08/10/2017
Domingo XXVII Ordinario
Is 5, 1-7
Sal 79, 9. 12-16. 19-20
Flp 4, 6-9
Mt 21, 33-43
Tras una
mala cosecha, todo buen agricultor revisa el esfuerzo y constata que nada ha
fallado: la cerca, la siembra, el abono, la poda… todo fue cuidado con esmero.
La tierra era fértil y las cepas, buenas; sin embargo, el fruto no madura. No
tiene sentido lamentarse más, es preciso volver a empezar. Resuenan en la
parábola los ecos del conflicto entre los antiguos reinos de Judá e Israel. Los
hombres de aquél eran el plantel exquisito y la tierra de éste era la viña fecunda.
Nada queda ya, tan sólo una tierra agostada y unos frutos incapaces de dar vino
y de los que no aprovecha ni las semillas.
Dios espera
que el desarrollo y el fruto se den en la unidad, pero terminan por pesarnos más
las diferencias, las banderas, las fronteras. Todo ello ha sido siempre el
mejor modo de proteger y justificar nuestro propio beneficio. Para aquel Dios justiciero,
hecho así a imagen del hombre justiciero, todo terminaba aquí. Pero Dios,
realmente, es amor y en su amor tenía ya previsto que de algún modo y en algún
momento tendría que hablar un lenguaje comprensible para todos. Ese lenguaje fue
Jesús. Nosotros le hemos llenado de honores y dignidades que siempre le fueron
ajenos en vida.

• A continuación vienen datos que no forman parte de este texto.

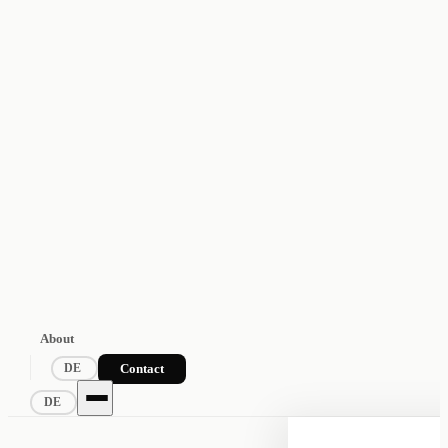
About
Contact
DE
DE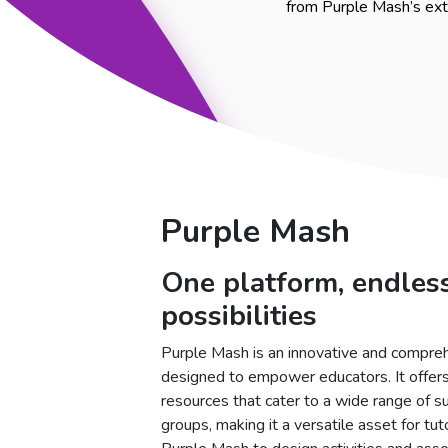
from Purple Mash’s exte
Purple Mash
One platform, endles
possibilities
Purple Mash is an innovative and compreh
designed to empower educators. It offers
resources that cater to a wide range of 
groups, making it a versatile asset for tuto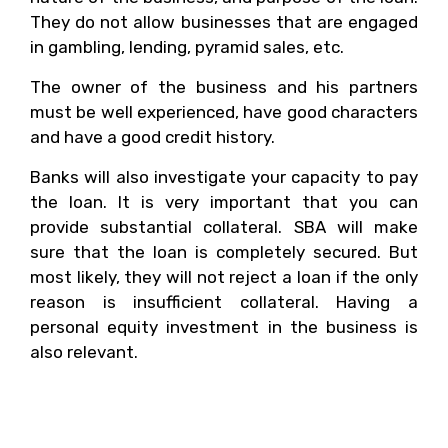
They do not allow businesses that are engaged
in gambling, lending, pyramid sales, etc.
The owner of the business and his partners
must be well experienced, have good characters
and have a good credit history.
Banks will also investigate your capacity to pay
the loan. It is very important that you can
provide substantial collateral. SBA will make
sure that the loan is completely secured. But
most likely, they will not reject a loan if the only
reason is insufficient collateral. Having a
personal equity investment in the business is
also relevant.
2. What Are The
Necessary Information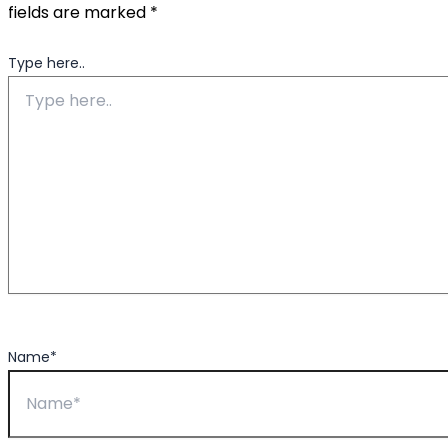
fields are marked
*
Type here..
Name*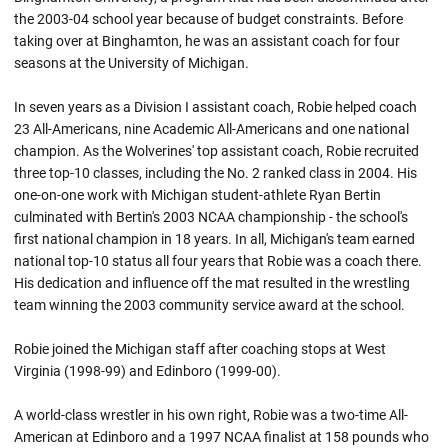
the 2003-04 school year because of budget constraints. Before
taking over at Binghamton, he was an assistant coach for four
seasons at the University of Michigan.
In seven years as a Division I assistant coach, Robie helped coach
23 All-Americans, nine Academic All-Americans and one national
champion. As the Wolverines' top assistant coach, Robie recruited
three top-10 classes, including the No. 2 ranked class in 2004. His
one-on-one work with Michigan student-athlete Ryan Bertin
culminated with Bertin's 2003 NCAA championship - the school's
first national champion in 18 years. In all, Michigan's team earned
national top-10 status all four years that
Robie
was a coach there.
His dedication and influence off the mat resulted in the wrestling
team winning the 2003 community service award at the school.
Robie joined the Michigan staff after coaching stops at West
Virginia (1998-99) and
Edinboro
(1999-00).
A world-class wrestler in his own right,
Robie
was a two-time All-
American at
Edinboro
and a 1997 NCAA finalist at 158 pounds who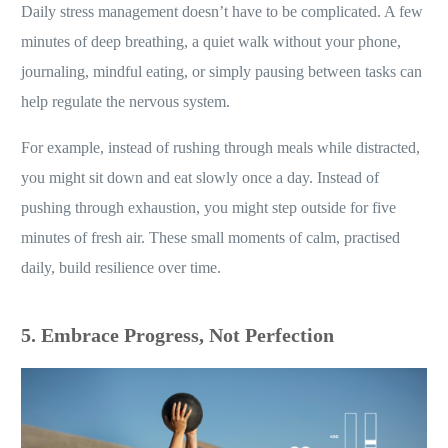
Daily stress management doesn’t have to be complicated. A few
minutes of deep breathing, a quiet walk without your phone,
journaling, mindful eating, or simply pausing between tasks can
help regulate the nervous system.
For example, instead of rushing through meals while distracted,
you might sit down and eat slowly once a day. Instead of
pushing through exhaustion, you might step outside for five
minutes of fresh air. These small moments of calm, practised
daily, build resilience over time.
5. Embrace Progress, Not Perfection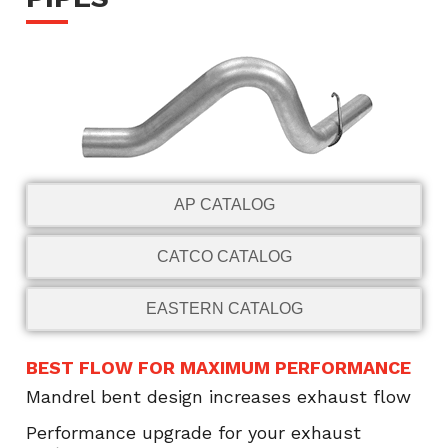
AP CATALOG
CATCO CATALOG
EASTERN CATALOG
BEST FLOW FOR MAXIMUM PERFORMANCE
Mandrel bent design increases exhaust flow
Performance upgrade for your exhaust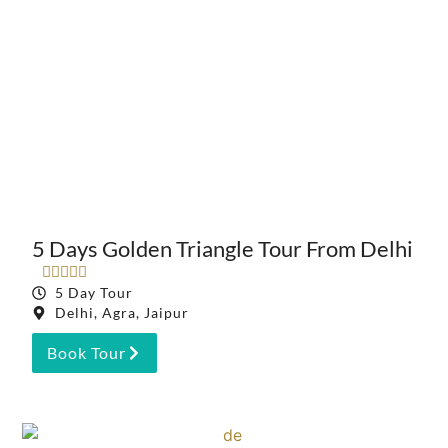
5 Days Golden Triangle Tour From Delhi





5 Day Tour
Delhi, Agra, Jaipur
Book Tour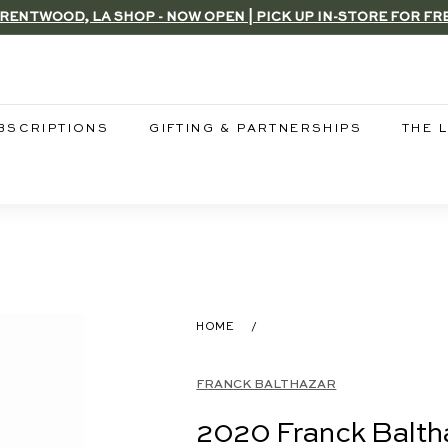
RENTWOOD, LA SHOP - NOW OPEN | PICK UP IN-STORE FOR FR
Pause
slideshow
BSCRIPTIONS
GIFTING & PARTNERSHIPS
THE 
HOME
/
FRANCK BALTHAZAR
2020 Franck Baltha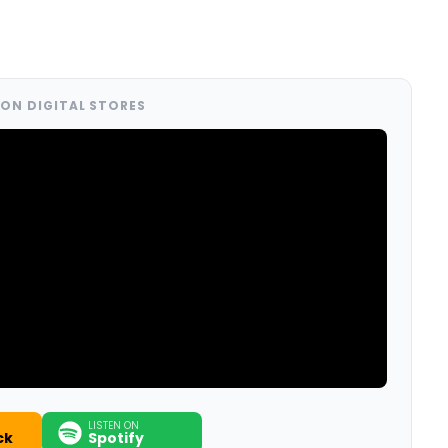
ON DIGITAL STORES
LISTEN ON
ck
Spotify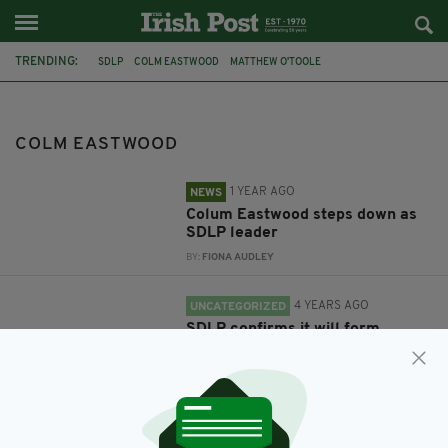
TRENDING:
SDLP
COLM EASTWOOD
MATTHEW O'TOOLE
COLM EASTWOOD
1 YEAR AGO
NEWS
Colum Eastwood steps down as
SDLP leader
BY:
FIONA AUDLEY
4 YEARS AGO
UNCATEGORIZED
SDLP confirms it will form
official opposition at Stormont
BY:
CONNELL MCHUGH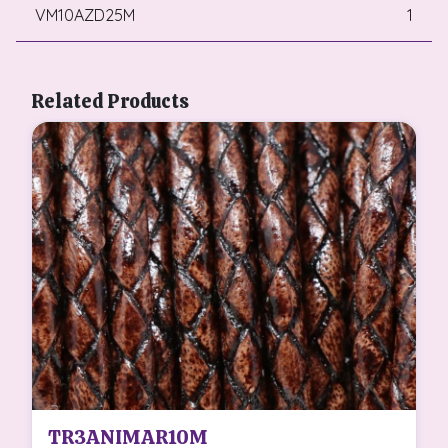
VM10AZD25M
1
Related Products
TR3ANIMAR10M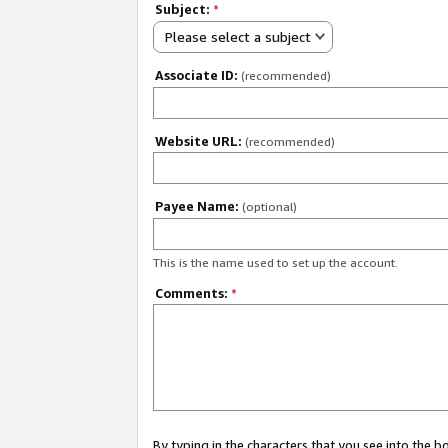
Subject:
*
Please select a subject
Associate ID:
(recommended)
Website URL:
(recommended)
Payee Name:
(optional)
This is the name used to set up the account.
Comments:
*
By typing in the characters that you see into the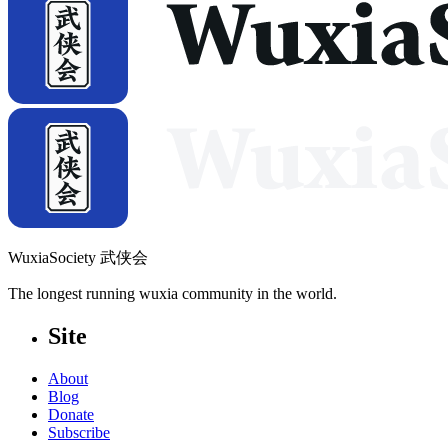
WuxiaSociety 武侠会
The longest running wuxia community in the world.
Site
About
Blog
Donate
Subscribe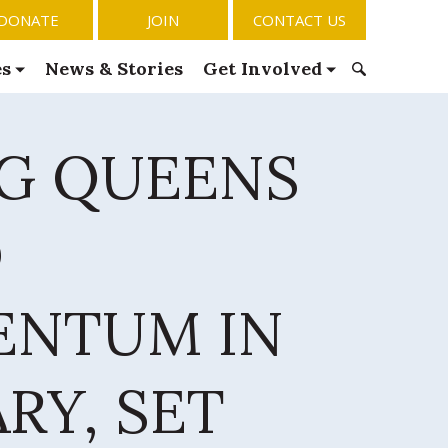
DONATE
JOIN
CONTACT US
es
News & Stories
Get Involved
S
e
NG QUEENS
a
r
c
h
D
f
o
r
NTUM IN
:
RY, SET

Reconocemos la verdad de la encarnación de Dios en que ese ser
humano actuaba entre nosotros divinamente: amando a todos sin excepción y
renunciando a sus intereses. En esto se cifra la completa divinidad de aquella
perfecta humanidad. Es la seña de identidad del Hijo.
Quienes
siguen apegados a su conveniencia y pretenden heredar la viña no ven en ese
Hijo más que un obstáculo, sin advertir que por la humanidad que comparte es
hermano de todos y cada uno y que esa misma humanidad que expresa a Dios es el
vehículo por el que Dios llega a habitar y expresarse en todos. La viña es, a
un tiempo, herencia y promesa personal.
A todos aprovecha cuanto es verdadero, noble, justo, puro, amable,
laudable, todo lo que es virtud o mérito, aunque sea ajeno a la propia fe, a la
bandera o a la costumbre. Cuanto es bueno para cada ser humano es querido y
bendecido por Dios. De cada apóstol podremos aprender, recibir, oír, y ver su
propia vida y podremos ponerlo por obra en la nuestra siempre que no lo
desvirtuemos desdeñando lo ajeno.
Se desprecia al Hijo menospreciando a aquellos que
pretenden superar el mundo viejo reconstruyéndolo tal como él lo intentó. Los
guardianes de la viña deberían velar por ella pero existen sacerdotes más
preocupados por sus templos, políticos más interesados en su carrera, maestros
más afanados en su orden, jueces más atentos a sus códigos, padres obsesionados
por su patrimonio… todos ellos y otros muchos desconocen todo eso bueno, noble,
justo o verdadero e invalidan lo visto, oído, recibido y aprendido lanzando a
sus discípulos, votantes, alumnos, jurados e hijos los unos contra los otros.